Les combats durent environ quatre heures, dans toute la ville. Deux cents esclaves tombent, Lazaro est blessé, Adão est capturé et pendu. L’armée des colons ne perd qu’un homme, qui plus est un jeune esclave, et emmenée par le capitaine Cristóvão de Aguiar, elle se lance à la poursuite des rebelles dans les terres.

Pendu et écartelé

« Le 29 juillet, les esclaves qui s’étaient enfuis commencèrent à revenir en ville et à solliciter la clémence des autorités, laissant Amador seul et isolé, écrit Seibert. Sans pouvoir et sans soldats, Amador chercha refuge dans l’intérieur de l’île. Il fut cependant trahi par l’un des siens et capturé. Le 14 août 1595, Amador fut pendu, écartelé et ses restes publiquement exposés en quatre endroits différents. » Ses lieutenants furent eux aussi pendus, certains après avoir eu les mains tranchées. Seule consolation, les rebelles avaient réussi à détruire plus de 60 fabriques sucrières et il n’en restait plus qu’une vingtaine en état de fonctionner dans l’île… L’industrie du sucre ne retrouvera une petite forme que bien des années plus tard et sera remplacée par la culture du café, en 1787, et du cacao, en 1820. Le Portugal n’abolira l’esclavage qu’en 1875.

Roi des Angolars ?

Si Amador est célébré le 4 janvier, alors que sa mort daterait plutôt du 14 août, c’est parce qu’un livre de l’historien Raimundo José da Cunha Matos (1776-1839) paru en 1842 la situe au début de 1796. Le même Cunha Matos reprend à son compte l’histoire – ou la légende, selon les points de vue – d’une communauté d’Africains libres établi sur l’île vers 1540 après le naufrage d’un navire négrier : les Angolars. Gerhard Seibert souligne que certains historiens portugais, en particulier le géographe Francisco Tenreiro (1921-1963), ont fait d’Amador le chef des Angolars, de manière à mettre en doute l’existence d’esclaves marrons fuyant leurs atroces conditions d’exploitation. « Niant l’existence de l’esclavage sur São Tomé, Tenreiro a réinventé l’histoire de l’île en transformant la révolte des esclaves de 1595 en une attaque menée par Amador, décrit comme le chef des Angolars, eux-mêmes présentés, pour les mêmes raisons, comme les descendants d’un bateau négrier. Le mythe d’un Amador roi des Angolars a dissimulé la véritable dimension de l’histoire d’Amador, chef d’une des plus grandes révoltes d’esclaves. »

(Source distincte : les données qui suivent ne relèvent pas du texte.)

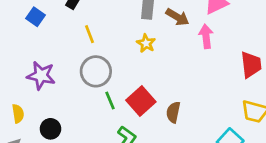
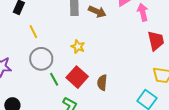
pink arrow: (206, 36) -> (143, 12), moved
yellow star: (146, 43) -> (78, 47), moved

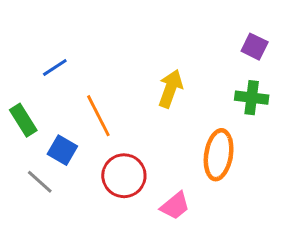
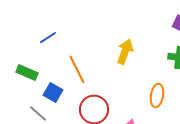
green rectangle: (23, 120) -> (27, 73), turned -35
orange ellipse: (219, 155) -> (157, 96), size x0.7

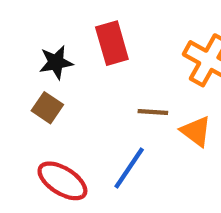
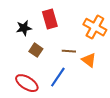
brown square: (47, 108) -> (36, 50), moved

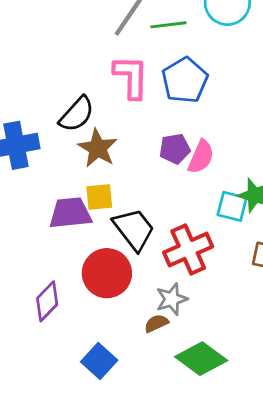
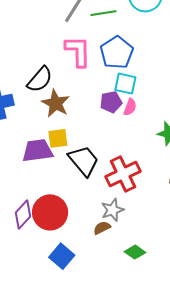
pink semicircle: (201, 157) -> (130, 107), size x0.7
cyan square: (232, 206) -> (125, 84), moved
red circle: (107, 273) -> (50, 212), moved
green diamond: (201, 359) -> (135, 252), size x0.6

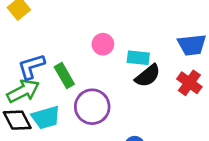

Pour Izequiel Batista de Sousa, ce mythe ne tient pas non plus : « Je pense pour ma part qu’Amador n’était pas un Angolar, c’était à mon avis un esclave créole né dans la plantation, très intelligent, éduqué et qui savait peut-être lire. Son armée était organisée à la manière portugaise. » Reste que la version d’un Amador chef des Angolars, que l’on doit à un historien en phase avec l’idéologie coloniale du régime d’António de Oliveira Salazar, au Portugal, a, de nos jours encore, la vie dure – même à São Tomé-et-Principe.